PORTRAIT OF AN ARTIST

ON THE FIRST TRULY COLD day of fall, November 5, 1982, thirty-one-year-old artist and poet Theresa Hak Kyung Cha left her job at the textiles department of the Metropolitan Museum. She wore a white angora sweater, a red leather coat, and a maroon beret. She also had on leather gloves and a double layer of socks. She rode the subway downtown to Artists Space, a nonprofit gallery on Hudson Street, to drop off a large manila envelope of her photos for an upcoming group show with the curator Valerie Smith. Cha’s photographs were of hands in various gestures, cropped and reproduced from a range of sources, from ancient Chinese prints to modern French paintings. Smith, when she testified at the New York State Supreme Court House, recalled that Cha looked tired and tense; she stayed for fifteen minutes, signing promotional material for the show. She said Cha left Artists Space sometime around four. From the gallery, Cha walked northeast.

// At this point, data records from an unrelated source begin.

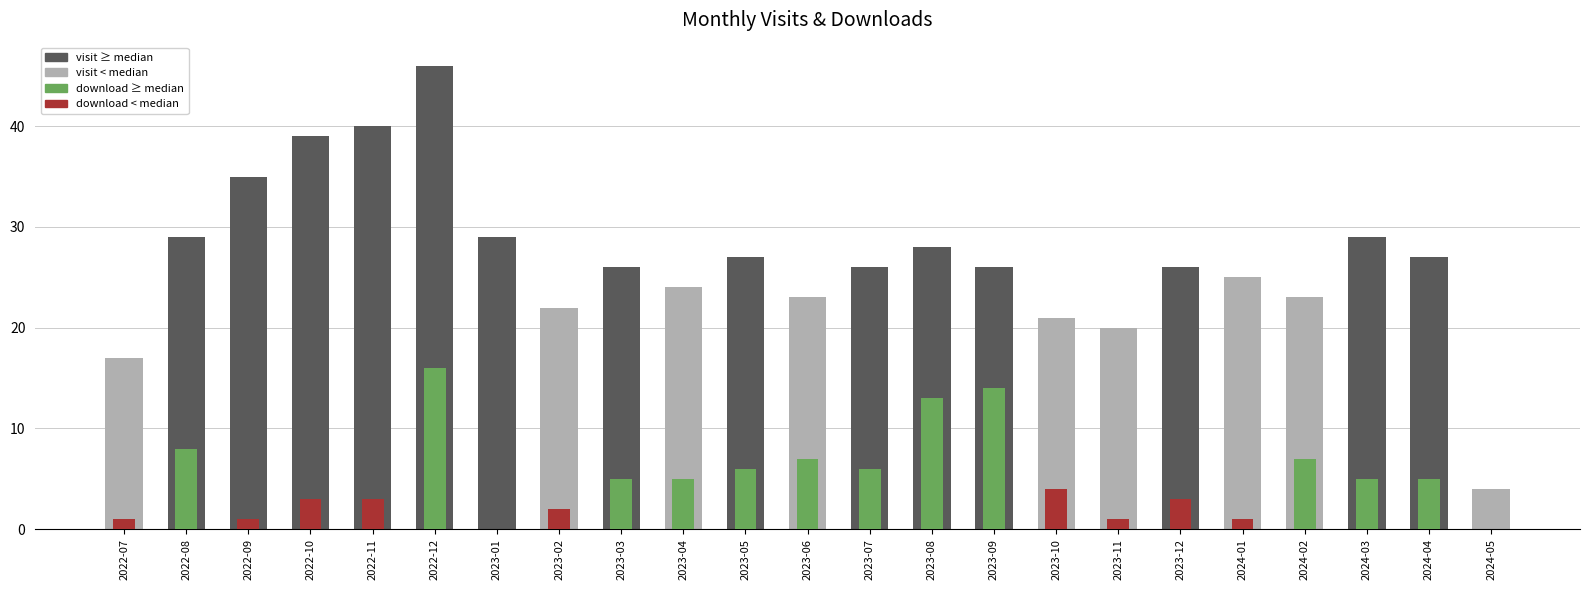

Rank the categories by monthly_download_resource value from highest to lowest.

2022-12, 2023-09, 2023-08, 2022-08, 2023-06, 2024-02, 2023-05, 2023-07, 2023-03, 2023-04, 2024-03, 2024-04, 2023-10, 2022-10, 2022-11, 2023-12, 2023-02, 2022-07, 2022-09, 2023-11, 2024-01, 2023-01, 2024-05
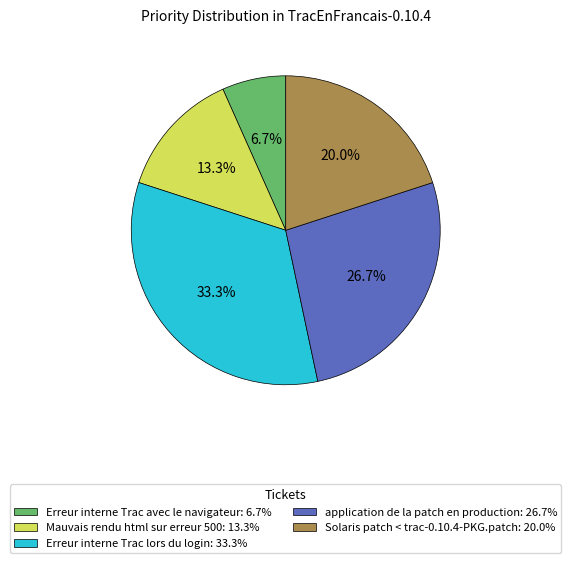

How many segments does this pie chart have?

5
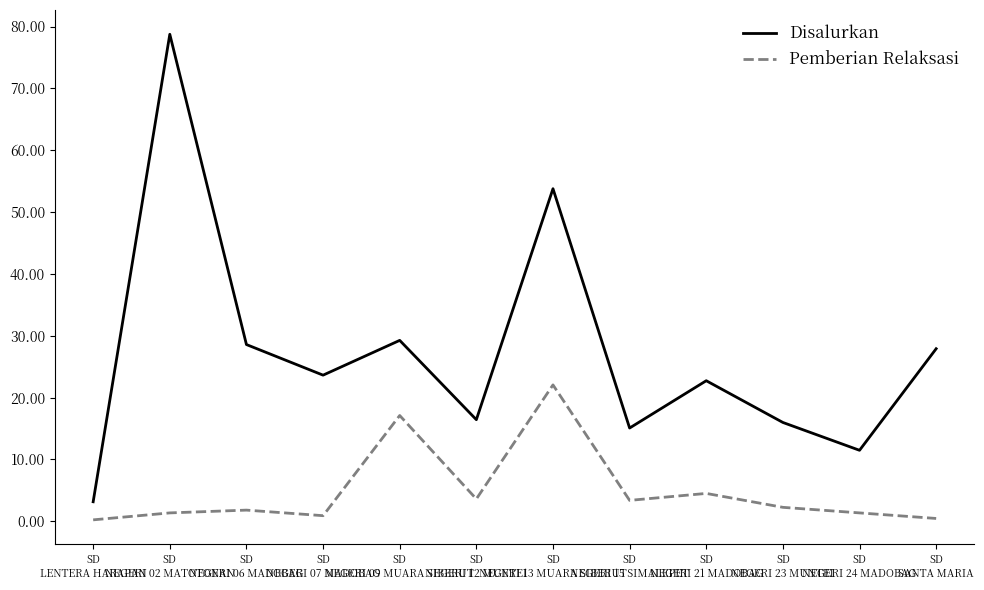

At which category is the sum across all series the highest?

SD
NEGERI 02 MATOTONAN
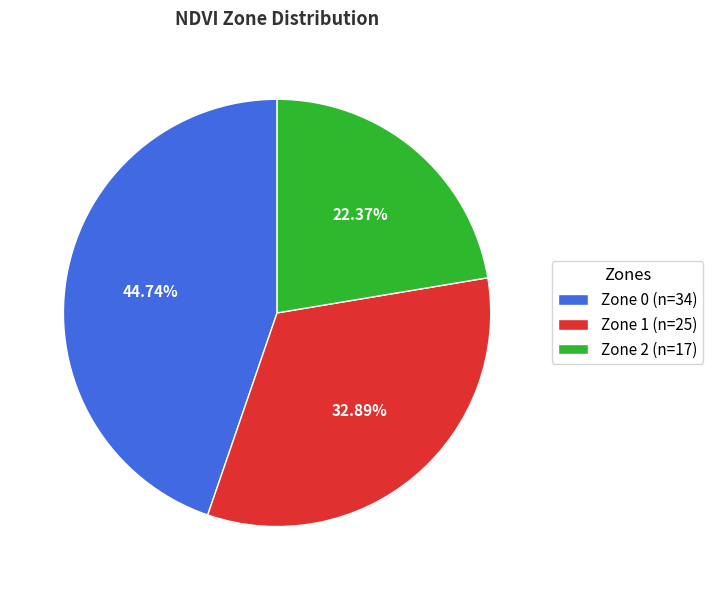

Is the sum of Zone 1 (n=25) and Zone 2 (n=17) greater than half?

Yes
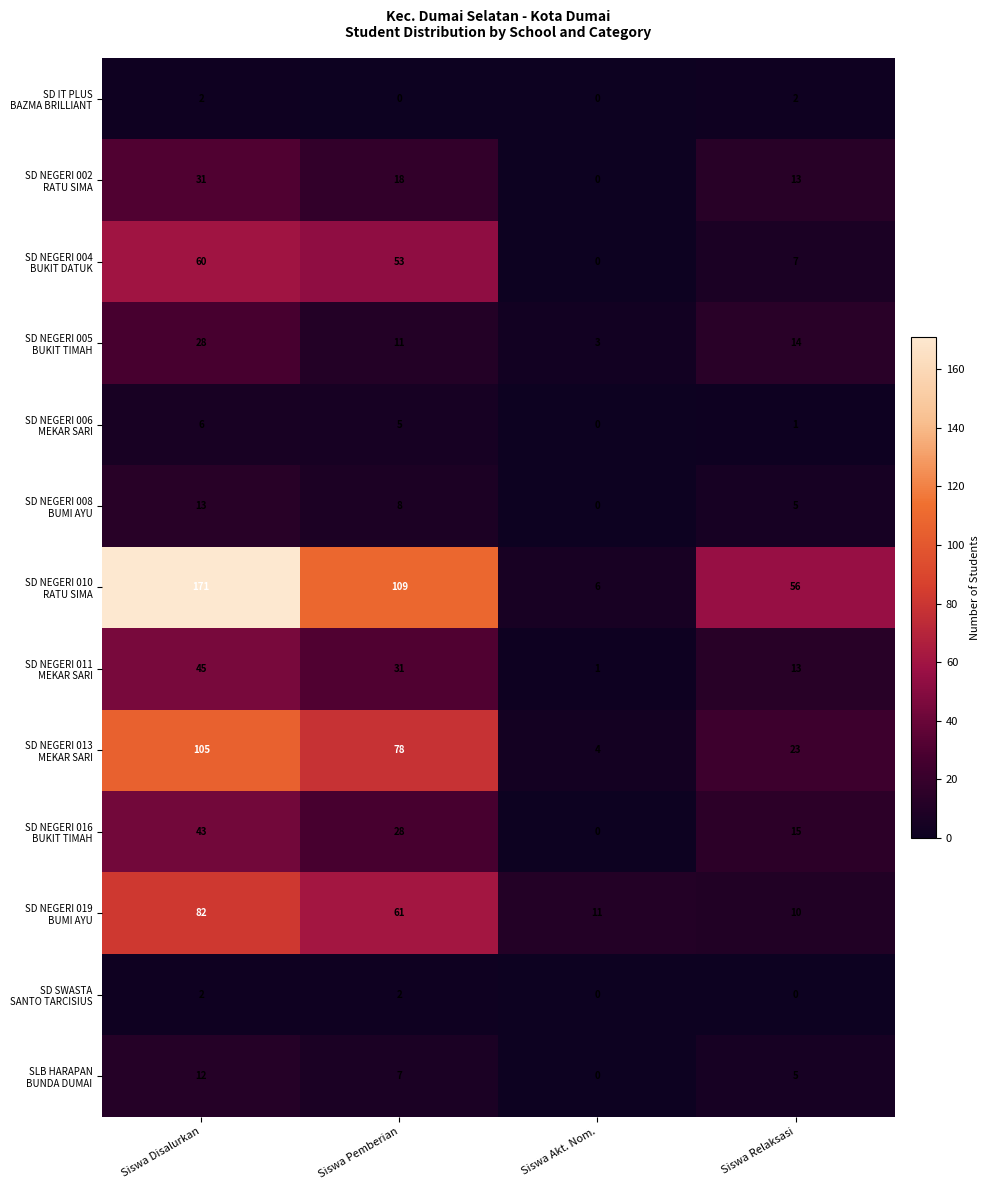

At how many categories does at least one series exceed 34?

3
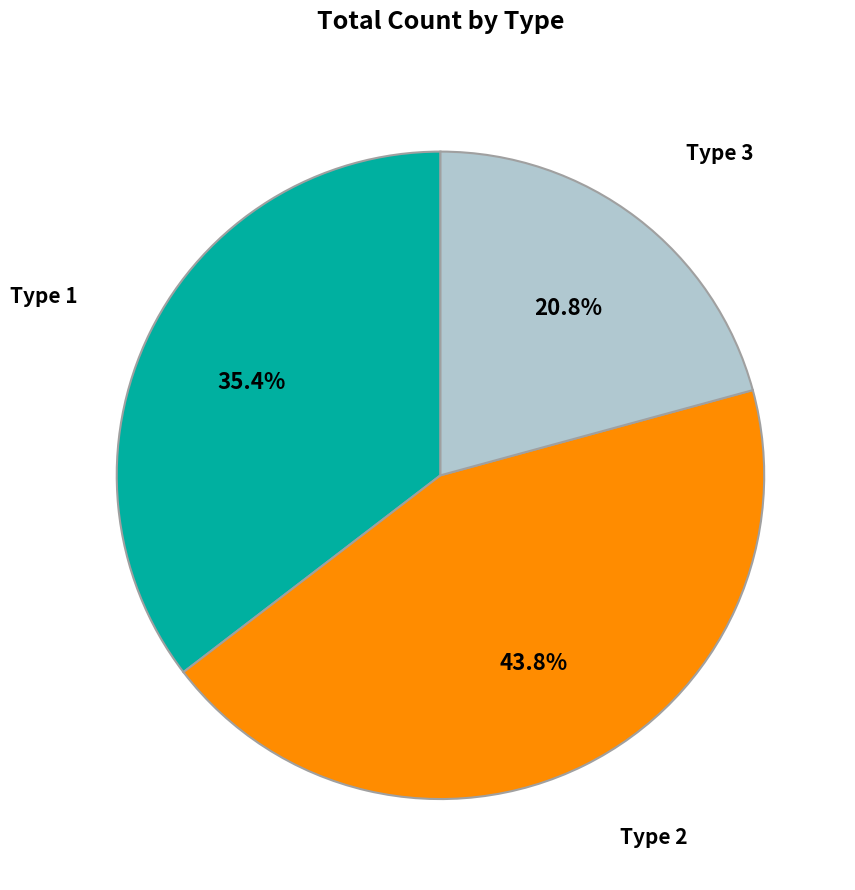

Is there any slice that represents more than half of the pie?

No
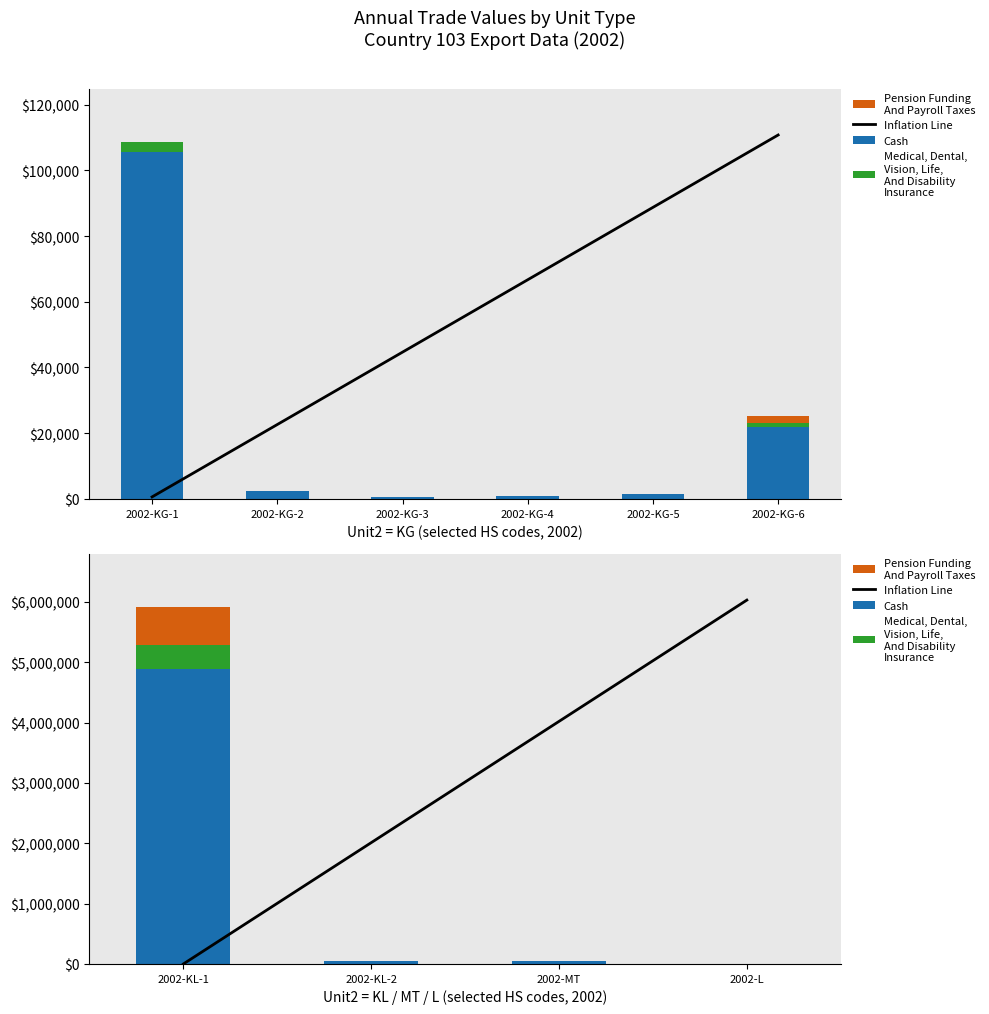

What is the difference between the maximum and minimum values in the Cash series?

4885633.0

    From here, I see her in my mind’s eye like I’m watching an old sixteen-millimeter film. Her shoulders are hunched from the wind as she hurries past abandoned boarded-up cast-iron buildings and old Chevrolet Caprice taxis trundling over steel road plates. The red of her leather coat is washed out in the film’s faded granular light. I imagine her passing the office of her publisher, Tanam Press, on White Street, where she spent hours editing her book Dictee. Then she turns left on Broadway where there is a white cast-iron building that once manufactured textiles for ship sails. Twenty-five years later, I will live in that building with my husband in a rent-stabilized sublet. There, I will lug two huge bags of poems, from a contest I screened, to be picked up for recycling, and overnight the bags will split open. Poems will be everywhere on my block like a ticker-tape parade, poems papered to car windshields and the storefronts of jeans stores, poems crumpled around bike racks and teepeed on trees and scattered at the feet of old Chinese women practicing their tai chi in front of the apartment across from my building. But that day, there are no poems—just trash collecting under empty loading docks.